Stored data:
-------------------------
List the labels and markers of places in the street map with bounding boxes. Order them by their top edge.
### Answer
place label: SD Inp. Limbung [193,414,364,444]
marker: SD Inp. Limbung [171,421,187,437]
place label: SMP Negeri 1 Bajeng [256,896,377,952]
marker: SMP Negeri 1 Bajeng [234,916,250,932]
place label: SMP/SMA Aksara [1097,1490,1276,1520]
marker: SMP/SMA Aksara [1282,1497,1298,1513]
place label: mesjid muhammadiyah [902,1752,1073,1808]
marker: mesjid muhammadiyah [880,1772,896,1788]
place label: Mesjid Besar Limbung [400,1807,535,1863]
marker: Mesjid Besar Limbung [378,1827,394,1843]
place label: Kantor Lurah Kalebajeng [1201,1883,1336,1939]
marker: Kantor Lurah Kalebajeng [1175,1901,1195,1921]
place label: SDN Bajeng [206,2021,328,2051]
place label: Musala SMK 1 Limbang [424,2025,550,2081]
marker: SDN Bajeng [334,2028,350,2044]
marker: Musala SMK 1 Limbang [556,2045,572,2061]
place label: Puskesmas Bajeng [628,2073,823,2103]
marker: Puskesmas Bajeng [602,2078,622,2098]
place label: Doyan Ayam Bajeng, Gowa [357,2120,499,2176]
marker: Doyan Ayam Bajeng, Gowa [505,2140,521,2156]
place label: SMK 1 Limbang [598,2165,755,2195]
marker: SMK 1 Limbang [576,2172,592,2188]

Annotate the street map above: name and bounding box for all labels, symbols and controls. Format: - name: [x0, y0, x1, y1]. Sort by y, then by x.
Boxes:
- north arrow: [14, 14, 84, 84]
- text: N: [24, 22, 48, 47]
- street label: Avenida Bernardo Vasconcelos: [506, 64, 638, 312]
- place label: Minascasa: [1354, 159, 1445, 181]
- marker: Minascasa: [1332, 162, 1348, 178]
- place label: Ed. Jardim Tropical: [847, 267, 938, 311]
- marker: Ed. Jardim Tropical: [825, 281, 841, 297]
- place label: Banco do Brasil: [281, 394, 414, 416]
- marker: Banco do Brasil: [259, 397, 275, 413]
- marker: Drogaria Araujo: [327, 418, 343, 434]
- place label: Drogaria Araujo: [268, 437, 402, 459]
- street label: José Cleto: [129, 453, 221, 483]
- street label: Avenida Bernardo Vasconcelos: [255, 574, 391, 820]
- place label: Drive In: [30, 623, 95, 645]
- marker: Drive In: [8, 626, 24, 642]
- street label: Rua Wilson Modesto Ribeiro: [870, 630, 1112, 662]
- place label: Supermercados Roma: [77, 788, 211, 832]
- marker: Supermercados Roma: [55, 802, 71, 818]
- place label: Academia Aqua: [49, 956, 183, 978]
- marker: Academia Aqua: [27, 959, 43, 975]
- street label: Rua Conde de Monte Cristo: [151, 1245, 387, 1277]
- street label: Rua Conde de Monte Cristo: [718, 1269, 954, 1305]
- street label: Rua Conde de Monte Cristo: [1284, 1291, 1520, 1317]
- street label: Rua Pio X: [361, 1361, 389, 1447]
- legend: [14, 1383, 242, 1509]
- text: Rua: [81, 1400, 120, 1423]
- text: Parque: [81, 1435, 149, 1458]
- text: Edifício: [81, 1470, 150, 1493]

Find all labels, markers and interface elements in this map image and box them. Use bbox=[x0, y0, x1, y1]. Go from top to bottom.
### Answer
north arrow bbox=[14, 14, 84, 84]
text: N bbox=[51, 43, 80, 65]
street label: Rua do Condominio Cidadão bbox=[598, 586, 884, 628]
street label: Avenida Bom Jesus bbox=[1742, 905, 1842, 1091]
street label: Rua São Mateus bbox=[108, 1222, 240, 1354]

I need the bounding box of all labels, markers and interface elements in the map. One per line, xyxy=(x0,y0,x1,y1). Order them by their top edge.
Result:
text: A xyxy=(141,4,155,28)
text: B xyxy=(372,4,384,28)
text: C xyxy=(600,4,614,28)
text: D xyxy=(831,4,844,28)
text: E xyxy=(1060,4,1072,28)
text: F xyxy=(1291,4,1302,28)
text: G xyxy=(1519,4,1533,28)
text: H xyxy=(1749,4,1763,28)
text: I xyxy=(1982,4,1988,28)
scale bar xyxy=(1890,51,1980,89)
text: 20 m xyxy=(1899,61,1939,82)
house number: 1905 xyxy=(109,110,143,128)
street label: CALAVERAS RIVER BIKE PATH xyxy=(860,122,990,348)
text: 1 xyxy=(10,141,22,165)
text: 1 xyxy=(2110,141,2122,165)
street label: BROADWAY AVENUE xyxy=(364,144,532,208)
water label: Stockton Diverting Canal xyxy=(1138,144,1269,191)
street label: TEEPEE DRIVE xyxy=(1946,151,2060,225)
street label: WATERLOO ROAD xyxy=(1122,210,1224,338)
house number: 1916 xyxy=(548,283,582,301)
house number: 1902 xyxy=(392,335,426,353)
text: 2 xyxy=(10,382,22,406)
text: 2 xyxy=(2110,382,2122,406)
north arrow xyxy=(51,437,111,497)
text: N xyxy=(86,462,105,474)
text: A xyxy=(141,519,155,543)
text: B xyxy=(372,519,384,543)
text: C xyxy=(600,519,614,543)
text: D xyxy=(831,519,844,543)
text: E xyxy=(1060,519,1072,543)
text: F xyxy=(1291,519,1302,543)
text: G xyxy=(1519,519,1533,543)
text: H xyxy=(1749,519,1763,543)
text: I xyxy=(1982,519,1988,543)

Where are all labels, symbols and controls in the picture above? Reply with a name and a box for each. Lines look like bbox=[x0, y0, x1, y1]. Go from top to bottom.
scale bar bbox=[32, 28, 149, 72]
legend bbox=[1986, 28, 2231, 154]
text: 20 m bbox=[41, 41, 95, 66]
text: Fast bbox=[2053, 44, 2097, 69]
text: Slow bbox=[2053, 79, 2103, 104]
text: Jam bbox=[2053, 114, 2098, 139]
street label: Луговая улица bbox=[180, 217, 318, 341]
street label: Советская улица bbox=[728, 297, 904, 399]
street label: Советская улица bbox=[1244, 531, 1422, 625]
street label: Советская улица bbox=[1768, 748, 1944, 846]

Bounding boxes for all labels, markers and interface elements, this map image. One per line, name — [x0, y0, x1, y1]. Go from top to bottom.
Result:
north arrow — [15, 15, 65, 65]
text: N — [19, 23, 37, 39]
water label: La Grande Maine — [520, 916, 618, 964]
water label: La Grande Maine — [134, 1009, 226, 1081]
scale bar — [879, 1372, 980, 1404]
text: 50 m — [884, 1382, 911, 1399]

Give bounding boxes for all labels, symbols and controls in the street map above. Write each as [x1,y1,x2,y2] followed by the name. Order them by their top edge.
-------------------------
WHAT IS NEEDED
Every single line of the data above must be set down again exactly.

EXERCISE RESPONSE
List the labels and markers of places in the street map with bounding boxes. Order them by their top edge.
### Answer
place label: SD Inp. Limbung [193,414,364,444]
marker: SD Inp. Limbung [171,421,187,437]
place label: SMP Negeri 1 Bajeng [256,896,377,952]
marker: SMP Negeri 1 Bajeng [234,916,250,932]
place label: SMP/SMA Aksara [1097,1490,1276,1520]
marker: SMP/SMA Aksara [1282,1497,1298,1513]
place label: mesjid muhammadiyah [902,1752,1073,1808]
marker: mesjid muhammadiyah [880,1772,896,1788]
place label: Mesjid Besar Limbung [400,1807,535,1863]
marker: Mesjid Besar Limbung [378,1827,394,1843]
place label: Kantor Lurah Kalebajeng [1201,1883,1336,1939]
marker: Kantor Lurah Kalebajeng [1175,1901,1195,1921]
place label: SDN Bajeng [206,2021,328,2051]
place label: Musala SMK 1 Limbang [424,2025,550,2081]
marker: SDN Bajeng [334,2028,350,2044]
marker: Musala SMK 1 Limbang [556,2045,572,2061]
place label: Puskesmas Bajeng [628,2073,823,2103]
marker: Puskesmas Bajeng [602,2078,622,2098]
place label: Doyan Ayam Bajeng, Gowa [357,2120,499,2176]
marker: Doyan Ayam Bajeng, Gowa [505,2140,521,2156]
place label: SMK 1 Limbang [598,2165,755,2195]
marker: SMK 1 Limbang [576,2172,592,2188]

Annotate the street map above: name and bounding box for all labels, symbols and controls. Format: - name: [x0, y0, x1, y1]. Sort by y, then by x.
Boxes:
- north arrow: [14, 14, 84, 84]
- text: N: [24, 22, 48, 47]
- street label: Avenida Bernardo Vasconcelos: [506, 64, 638, 312]
- place label: Minascasa: [1354, 159, 1445, 181]
- marker: Minascasa: [1332, 162, 1348, 178]
- place label: Ed. Jardim Tropical: [847, 267, 938, 311]
- marker: Ed. Jardim Tropical: [825, 281, 841, 297]
- place label: Banco do Brasil: [281, 394, 414, 416]
- marker: Banco do Brasil: [259, 397, 275, 413]
- marker: Drogaria Araujo: [327, 418, 343, 434]
- place label: Drogaria Araujo: [268, 437, 402, 459]
- street label: José Cleto: [129, 453, 221, 483]
- street label: Avenida Bernardo Vasconcelos: [255, 574, 391, 820]
- place label: Drive In: [30, 623, 95, 645]
- marker: Drive In: [8, 626, 24, 642]
- street label: Rua Wilson Modesto Ribeiro: [870, 630, 1112, 662]
- place label: Supermercados Roma: [77, 788, 211, 832]
- marker: Supermercados Roma: [55, 802, 71, 818]
- place label: Academia Aqua: [49, 956, 183, 978]
- marker: Academia Aqua: [27, 959, 43, 975]
- street label: Rua Conde de Monte Cristo: [151, 1245, 387, 1277]
- street label: Rua Conde de Monte Cristo: [718, 1269, 954, 1305]
- street label: Rua Conde de Monte Cristo: [1284, 1291, 1520, 1317]
- street label: Rua Pio X: [361, 1361, 389, 1447]
- legend: [14, 1383, 242, 1509]
- text: Rua: [81, 1400, 120, 1423]
- text: Parque: [81, 1435, 149, 1458]
- text: Edifício: [81, 1470, 150, 1493]

Find all labels, markers and interface elements in this map image and box them. Use bbox=[x0, y0, x1, y1]. Go from top to bottom.
### Answer
north arrow bbox=[14, 14, 84, 84]
text: N bbox=[51, 43, 80, 65]
street label: Rua do Condominio Cidadão bbox=[598, 586, 884, 628]
street label: Avenida Bom Jesus bbox=[1742, 905, 1842, 1091]
street label: Rua São Mateus bbox=[108, 1222, 240, 1354]

I need the bounding box of all labels, markers and interface elements in the map. One per line, xyxy=(x0,y0,x1,y1). Order them by their top edge.
Result:
text: A xyxy=(141,4,155,28)
text: B xyxy=(372,4,384,28)
text: C xyxy=(600,4,614,28)
text: D xyxy=(831,4,844,28)
text: E xyxy=(1060,4,1072,28)
text: F xyxy=(1291,4,1302,28)
text: G xyxy=(1519,4,1533,28)
text: H xyxy=(1749,4,1763,28)
text: I xyxy=(1982,4,1988,28)
scale bar xyxy=(1890,51,1980,89)
text: 20 m xyxy=(1899,61,1939,82)
house number: 1905 xyxy=(109,110,143,128)
street label: CALAVERAS RIVER BIKE PATH xyxy=(860,122,990,348)
text: 1 xyxy=(10,141,22,165)
text: 1 xyxy=(2110,141,2122,165)
street label: BROADWAY AVENUE xyxy=(364,144,532,208)
water label: Stockton Diverting Canal xyxy=(1138,144,1269,191)
street label: TEEPEE DRIVE xyxy=(1946,151,2060,225)
street label: WATERLOO ROAD xyxy=(1122,210,1224,338)
house number: 1916 xyxy=(548,283,582,301)
house number: 1902 xyxy=(392,335,426,353)
text: 2 xyxy=(10,382,22,406)
text: 2 xyxy=(2110,382,2122,406)
north arrow xyxy=(51,437,111,497)
text: N xyxy=(86,462,105,474)
text: A xyxy=(141,519,155,543)
text: B xyxy=(372,519,384,543)
text: C xyxy=(600,519,614,543)
text: D xyxy=(831,519,844,543)
text: E xyxy=(1060,519,1072,543)
text: F xyxy=(1291,519,1302,543)
text: G xyxy=(1519,519,1533,543)
text: H xyxy=(1749,519,1763,543)
text: I xyxy=(1982,519,1988,543)

Where are all labels, symbols and controls in the picture above? Reply with a name and a box for each. Lines look like bbox=[x0, y0, x1, y1]. Go from top to bottom.
scale bar bbox=[32, 28, 149, 72]
legend bbox=[1986, 28, 2231, 154]
text: 20 m bbox=[41, 41, 95, 66]
text: Fast bbox=[2053, 44, 2097, 69]
text: Slow bbox=[2053, 79, 2103, 104]
text: Jam bbox=[2053, 114, 2098, 139]
street label: Луговая улица bbox=[180, 217, 318, 341]
street label: Советская улица bbox=[728, 297, 904, 399]
street label: Советская улица bbox=[1244, 531, 1422, 625]
street label: Советская улица bbox=[1768, 748, 1944, 846]

Bounding boxes for all labels, markers and interface elements, this map image. One per line, name — [x0, y0, x1, y1]. Go from top to bottom.
Result:
north arrow — [15, 15, 65, 65]
text: N — [19, 23, 37, 39]
water label: La Grande Maine — [520, 916, 618, 964]
water label: La Grande Maine — [134, 1009, 226, 1081]
scale bar — [879, 1372, 980, 1404]
text: 50 m — [884, 1382, 911, 1399]

Give bounding boxes for all labels, symbols and controls in the street map above. Write each as [x1,y1,x2,y2] followed by the name. Order them by their top edge.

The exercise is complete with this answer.